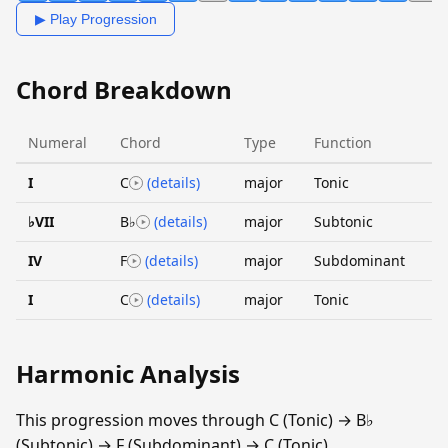
▶ Play Progression
Chord Breakdown
Numeral
Chord
Type
Function
I
C
(details)
major
Tonic
♭VII
B♭
(details)
major
Subtonic
IV
F
(details)
major
Subdominant
I
C
(details)
major
Tonic
Harmonic Analysis
This progression moves through C (Tonic) → B♭
(Subtonic) → F (Subdominant) → C (Tonic).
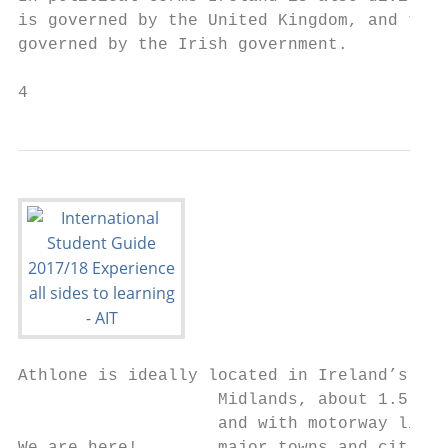
is governed by the United Kingdom, and the 
governed by the Irish government.

4
Athlone is ideally located in Ireland’s

                    Midlands, about 1.5 hou
                    and with motorway links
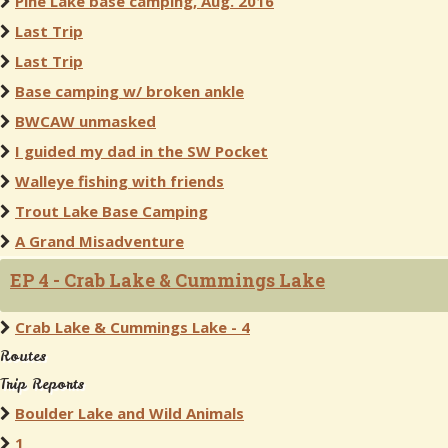
Pine Lake base camping, Aug. 2016
Last Trip
Last Trip
Base camping w/ broken ankle
BWCAW unmasked
I guided my dad in the SW Pocket
Walleye fishing with friends
Trout Lake Base Camping
A Grand Misadventure
EP 4 - Crab Lake & Cummings Lake
Crab Lake & Cummings Lake - 4
Routes
Trip Reports
Boulder Lake and Wild Animals
1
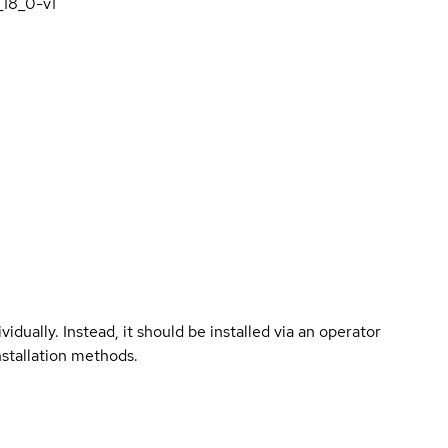
_18_0-v1
vidually. Instead, it should be installed via an operator
nstallation methods.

▶ _TASK_: In the entries above, find each line with the string "governed" and copy it.

▶ _REPLY TO THE TASK_:
is governed by the United Kingdom, and the 
governed by the Irish government.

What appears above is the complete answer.